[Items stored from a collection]

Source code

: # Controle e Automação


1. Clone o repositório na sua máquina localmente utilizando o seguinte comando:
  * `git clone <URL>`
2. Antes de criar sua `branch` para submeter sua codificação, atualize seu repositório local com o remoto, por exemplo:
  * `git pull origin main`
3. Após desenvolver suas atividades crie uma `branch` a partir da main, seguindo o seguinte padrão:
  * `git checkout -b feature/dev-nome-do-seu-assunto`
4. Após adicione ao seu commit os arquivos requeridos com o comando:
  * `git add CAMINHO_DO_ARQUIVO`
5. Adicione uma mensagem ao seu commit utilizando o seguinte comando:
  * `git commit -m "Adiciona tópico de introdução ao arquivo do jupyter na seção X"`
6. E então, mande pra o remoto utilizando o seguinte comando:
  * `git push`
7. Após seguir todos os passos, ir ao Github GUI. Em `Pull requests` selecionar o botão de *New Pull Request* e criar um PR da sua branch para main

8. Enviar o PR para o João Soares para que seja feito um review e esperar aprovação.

==

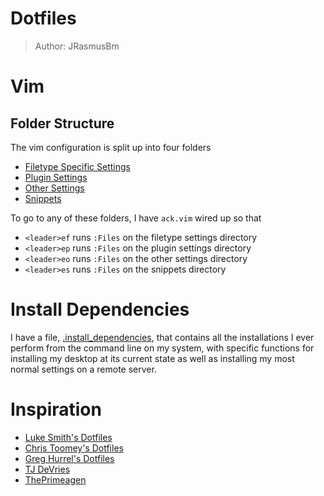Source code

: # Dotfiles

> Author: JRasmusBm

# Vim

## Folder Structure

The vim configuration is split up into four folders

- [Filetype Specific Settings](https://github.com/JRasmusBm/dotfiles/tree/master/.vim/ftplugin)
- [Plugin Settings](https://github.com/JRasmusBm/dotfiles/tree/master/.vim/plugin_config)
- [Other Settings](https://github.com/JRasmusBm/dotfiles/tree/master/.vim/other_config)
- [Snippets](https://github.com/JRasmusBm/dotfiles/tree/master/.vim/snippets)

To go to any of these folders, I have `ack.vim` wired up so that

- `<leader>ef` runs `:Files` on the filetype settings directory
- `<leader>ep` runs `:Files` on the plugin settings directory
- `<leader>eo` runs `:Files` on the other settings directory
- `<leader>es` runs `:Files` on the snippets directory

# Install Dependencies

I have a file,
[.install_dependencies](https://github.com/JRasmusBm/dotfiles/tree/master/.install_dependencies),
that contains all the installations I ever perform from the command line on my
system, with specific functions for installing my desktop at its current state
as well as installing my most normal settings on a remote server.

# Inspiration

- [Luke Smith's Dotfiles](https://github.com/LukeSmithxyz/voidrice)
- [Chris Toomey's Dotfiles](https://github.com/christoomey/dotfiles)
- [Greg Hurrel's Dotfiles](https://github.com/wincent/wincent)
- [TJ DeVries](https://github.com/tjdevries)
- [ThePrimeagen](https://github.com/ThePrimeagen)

==

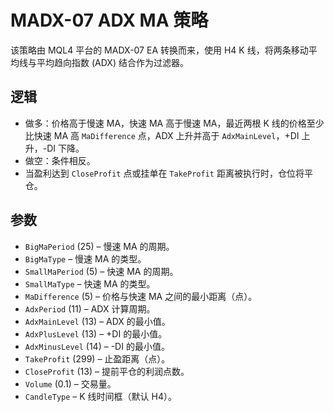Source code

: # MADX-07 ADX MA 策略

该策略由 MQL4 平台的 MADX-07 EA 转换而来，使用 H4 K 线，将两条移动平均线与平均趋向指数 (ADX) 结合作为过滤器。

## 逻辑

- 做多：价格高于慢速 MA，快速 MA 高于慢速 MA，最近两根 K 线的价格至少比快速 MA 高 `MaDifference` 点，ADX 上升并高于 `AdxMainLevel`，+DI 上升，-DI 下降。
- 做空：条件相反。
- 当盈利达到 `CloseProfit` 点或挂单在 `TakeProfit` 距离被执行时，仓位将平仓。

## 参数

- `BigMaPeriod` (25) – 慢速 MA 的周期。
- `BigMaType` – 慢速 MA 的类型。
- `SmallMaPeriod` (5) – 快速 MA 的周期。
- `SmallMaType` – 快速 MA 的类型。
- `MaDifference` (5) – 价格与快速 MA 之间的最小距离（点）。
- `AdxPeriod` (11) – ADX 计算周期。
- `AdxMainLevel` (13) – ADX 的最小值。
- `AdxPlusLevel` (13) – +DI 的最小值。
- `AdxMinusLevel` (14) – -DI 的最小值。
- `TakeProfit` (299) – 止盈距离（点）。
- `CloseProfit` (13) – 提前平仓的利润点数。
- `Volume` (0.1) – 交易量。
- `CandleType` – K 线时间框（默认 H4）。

• _Task to carry out_
Which lines of the records contain the string "remoto"? Copy each of them out in full.

• _Solved exercise_
2. Antes de criar sua `branch` para submeter sua codificação, atualize seu repositório local com o remoto, por exemplo:
6. E então, mande pra o remoto utilizando o seguinte comando:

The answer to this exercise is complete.